### Requirement
Nothing should differ between your output and the entries below.
◇ ◇ ◇ ◇ ◇ ◇ ◇
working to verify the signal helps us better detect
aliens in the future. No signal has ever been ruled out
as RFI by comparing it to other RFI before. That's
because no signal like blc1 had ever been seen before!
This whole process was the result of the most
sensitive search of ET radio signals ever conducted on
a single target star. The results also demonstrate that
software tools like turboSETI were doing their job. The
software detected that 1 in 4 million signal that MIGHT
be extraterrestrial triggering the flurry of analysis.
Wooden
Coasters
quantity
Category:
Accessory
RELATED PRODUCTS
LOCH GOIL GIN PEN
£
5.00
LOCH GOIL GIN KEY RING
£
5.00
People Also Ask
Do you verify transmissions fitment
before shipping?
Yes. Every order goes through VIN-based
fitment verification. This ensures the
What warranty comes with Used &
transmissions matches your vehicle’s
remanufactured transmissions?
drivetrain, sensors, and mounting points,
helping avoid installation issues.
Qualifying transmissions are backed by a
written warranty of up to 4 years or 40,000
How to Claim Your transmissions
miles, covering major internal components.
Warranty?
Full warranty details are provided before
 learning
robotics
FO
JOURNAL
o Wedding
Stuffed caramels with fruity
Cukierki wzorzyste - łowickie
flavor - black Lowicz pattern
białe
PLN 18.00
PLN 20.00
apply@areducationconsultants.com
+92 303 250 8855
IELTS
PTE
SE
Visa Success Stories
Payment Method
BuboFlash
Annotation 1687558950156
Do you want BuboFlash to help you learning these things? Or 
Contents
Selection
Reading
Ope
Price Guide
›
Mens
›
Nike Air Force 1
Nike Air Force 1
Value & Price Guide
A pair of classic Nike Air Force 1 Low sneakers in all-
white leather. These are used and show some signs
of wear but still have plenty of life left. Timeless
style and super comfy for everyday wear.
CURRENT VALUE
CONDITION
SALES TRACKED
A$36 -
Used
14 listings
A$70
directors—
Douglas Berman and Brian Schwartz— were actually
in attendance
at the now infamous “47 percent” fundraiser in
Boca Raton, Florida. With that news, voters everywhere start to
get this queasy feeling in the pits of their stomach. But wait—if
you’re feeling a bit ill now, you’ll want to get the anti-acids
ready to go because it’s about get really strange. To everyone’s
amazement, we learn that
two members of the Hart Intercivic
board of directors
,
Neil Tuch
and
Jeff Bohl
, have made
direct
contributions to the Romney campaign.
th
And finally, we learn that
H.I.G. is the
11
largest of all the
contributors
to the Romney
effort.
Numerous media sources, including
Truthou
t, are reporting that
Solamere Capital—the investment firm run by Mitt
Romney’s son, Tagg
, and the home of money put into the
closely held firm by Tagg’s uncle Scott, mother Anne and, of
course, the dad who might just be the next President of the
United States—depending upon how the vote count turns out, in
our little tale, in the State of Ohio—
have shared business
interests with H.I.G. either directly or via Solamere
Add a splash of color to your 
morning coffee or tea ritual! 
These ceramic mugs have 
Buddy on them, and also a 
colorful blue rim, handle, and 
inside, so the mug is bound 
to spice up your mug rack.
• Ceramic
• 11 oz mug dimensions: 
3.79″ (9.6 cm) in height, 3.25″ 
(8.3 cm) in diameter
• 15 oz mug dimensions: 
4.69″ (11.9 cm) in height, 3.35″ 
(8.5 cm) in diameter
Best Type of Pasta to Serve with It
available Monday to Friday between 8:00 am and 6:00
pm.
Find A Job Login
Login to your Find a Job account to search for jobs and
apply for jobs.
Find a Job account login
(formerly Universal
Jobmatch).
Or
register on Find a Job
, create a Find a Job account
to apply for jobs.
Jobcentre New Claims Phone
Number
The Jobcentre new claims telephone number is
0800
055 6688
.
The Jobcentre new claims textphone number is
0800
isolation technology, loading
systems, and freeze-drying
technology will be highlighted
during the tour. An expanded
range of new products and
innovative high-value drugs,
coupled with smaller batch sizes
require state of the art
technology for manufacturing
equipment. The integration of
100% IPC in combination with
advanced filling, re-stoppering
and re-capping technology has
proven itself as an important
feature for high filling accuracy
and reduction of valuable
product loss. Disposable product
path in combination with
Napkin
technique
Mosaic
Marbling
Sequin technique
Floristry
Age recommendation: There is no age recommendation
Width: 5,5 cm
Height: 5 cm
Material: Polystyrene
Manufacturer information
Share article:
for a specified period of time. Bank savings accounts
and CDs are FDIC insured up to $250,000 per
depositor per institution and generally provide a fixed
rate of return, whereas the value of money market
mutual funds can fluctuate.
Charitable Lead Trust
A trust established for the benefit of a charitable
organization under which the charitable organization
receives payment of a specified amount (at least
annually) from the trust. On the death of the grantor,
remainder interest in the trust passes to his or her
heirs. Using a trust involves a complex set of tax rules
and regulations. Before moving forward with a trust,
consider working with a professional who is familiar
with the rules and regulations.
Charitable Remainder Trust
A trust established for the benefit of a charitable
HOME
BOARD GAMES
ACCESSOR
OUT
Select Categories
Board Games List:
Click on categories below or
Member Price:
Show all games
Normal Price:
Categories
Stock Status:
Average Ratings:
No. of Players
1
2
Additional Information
◇ ◇ ◇ ◇ ◇ ◇ ◇
### Exercise answer
working to verify the signal helps us better detect
aliens in the future. No signal has ever been ruled out
as RFI by comparing it to other RFI before. That's
because no signal like blc1 had ever been seen before!
This whole process was the result of the most
sensitive search of ET radio signals ever conducted on
a single target star. The results also demonstrate that
software tools like turboSETI were doing their job. The
software detected that 1 in 4 million signal that MIGHT
be extraterrestrial triggering the flurry of analysis.
Wooden
Coasters
quantity
Category:
Accessory
RELATED PRODUCTS
LOCH GOIL GIN PEN
£
5.00
LOCH GOIL GIN KEY RING
£
5.00
People Also Ask
Do you verify transmissions fitment
before shipping?
Yes. Every order goes through VIN-based
fitment verification. This ensures the
What warranty comes with Used &
transmissions matches your vehicle’s
remanufactured transmissions?
drivetrain, sensors, and mounting points,
helping avoid installation issues.
Qualifying transmissions are backed by a
written warranty of up to 4 years or 40,000
How to Claim Your transmissions
miles, covering major internal components.
Warranty?
Full warranty details are provided before
 learning
robotics
FO
JOURNAL
o Wedding
Stuffed caramels with fruity
Cukierki wzorzyste - łowickie
flavor - black Lowicz pattern
białe
PLN 18.00
PLN 20.00
apply@areducationconsultants.com
+92 303 250 8855
IELTS
PTE
SE
Visa Success Stories
Payment Method
BuboFlash
Annotation 1687558950156
Do you want BuboFlash to help you learning these things? Or 
Contents
Selection
Reading
Ope
Price Guide
›
Mens
›
Nike Air Force 1
Nike Air Force 1
Value & Price Guide
A pair of classic Nike Air Force 1 Low sneakers in all-
white leather. These are used and show some signs
of wear but still have plenty of life left. Timeless
style and super comfy for everyday wear.
CURRENT VALUE
CONDITION
SALES TRACKED
A$36 -
Used
14 listings
A$70
directors—
Douglas Berman and Brian Schwartz— were actually
in attendance
at the now infamous “47 percent” fundraiser in
Boca Raton, Florida. With that news, voters everywhere start to
get this queasy feeling in the pits of their stomach. But wait—if
you’re feeling a bit ill now, you’ll want to get the anti-acids
ready to go because it’s about get really strange. To everyone’s
amazement, we learn that
two members of the Hart Intercivic
board of directors
,
Neil Tuch
and
Jeff Bohl
, have made
direct
contributions to the Romney campaign.
th
And finally, we learn that
H.I.G. is the
11
largest of all the
contributors
to the Romney
effort.
Numerous media sources, including
Truthou
t, are reporting that
Solamere Capital—the investment firm run by Mitt
Romney’s son, Tagg
, and the home of money put into the
closely held firm by Tagg’s uncle Scott, mother Anne and, of
course, the dad who might just be the next President of the
United States—depending upon how the vote count turns out, in
our little tale, in the State of Ohio—
have shared business
interests with H.I.G. either directly or via Solamere
Add a splash of color to your 
morning coffee or tea ritual! 
These ceramic mugs have 
Buddy on them, and also a 
colorful blue rim, handle, and 
inside, so the mug is bound 
to spice up your mug rack.
• Ceramic
• 11 oz mug dimensions: 
3.79″ (9.6 cm) in height, 3.25″ 
(8.3 cm) in diameter
• 15 oz mug dimensions: 
4.69″ (11.9 cm) in height, 3.35″ 
(8.5 cm) in diameter
Best Type of Pasta to Serve with It
available Monday to Friday between 8:00 am and 6:00
pm.
Find A Job Login
Login to your Find a Job account to search for jobs and
apply for jobs.
Find a Job account login
(formerly Universal
Jobmatch).
Or
register on Find a Job
, create a Find a Job account
to apply for jobs.
Jobcentre New Claims Phone
Number
The Jobcentre new claims telephone number is
0800
055 6688
.
The Jobcentre new claims textphone number is
0800
isolation technology, loading
systems, and freeze-drying
technology will be highlighted
during the tour. An expanded
range of new products and
innovative high-value drugs,
coupled with smaller batch sizes
require state of the art
technology for manufacturing
equipment. The integration of
100% IPC in combination with
advanced filling, re-stoppering
and re-capping technology has
proven itself as an important
feature for high filling accuracy
and reduction of valuable
product loss. Disposable product
path in combination with
Napkin
technique
Mosaic
Marbling
Sequin technique
Floristry
Age recommendation: There is no age recommendation
Width: 5,5 cm
Height: 5 cm
Material: Polystyrene
Manufacturer information
Share article:
for a specified period of time. Bank savings accounts
and CDs are FDIC insured up to $250,000 per
depositor per institution and generally provide a fixed
rate of return, whereas the value of money market
mutual funds can fluctuate.
Charitable Lead Trust
A trust established for the benefit of a charitable
organization under which the charitable organization
receives payment of a specified amount (at least
annually) from the trust. On the death of the grantor,
remainder interest in the trust passes to his or her
heirs. Using a trust involves a complex set of tax rules
and regulations. Before moving forward with a trust,
consider working with a professional who is familiar
with the rules and regulations.
Charitable Remainder Trust
A trust established for the benefit of a charitable
HOME
BOARD GAMES
ACCESSOR
OUT
Select Categories
Board Games List:
Click on categories below or
Member Price:
Show all games
Normal Price:
Categories
Stock Status:
Average Ratings:
No. of Players
1
2
Additional Information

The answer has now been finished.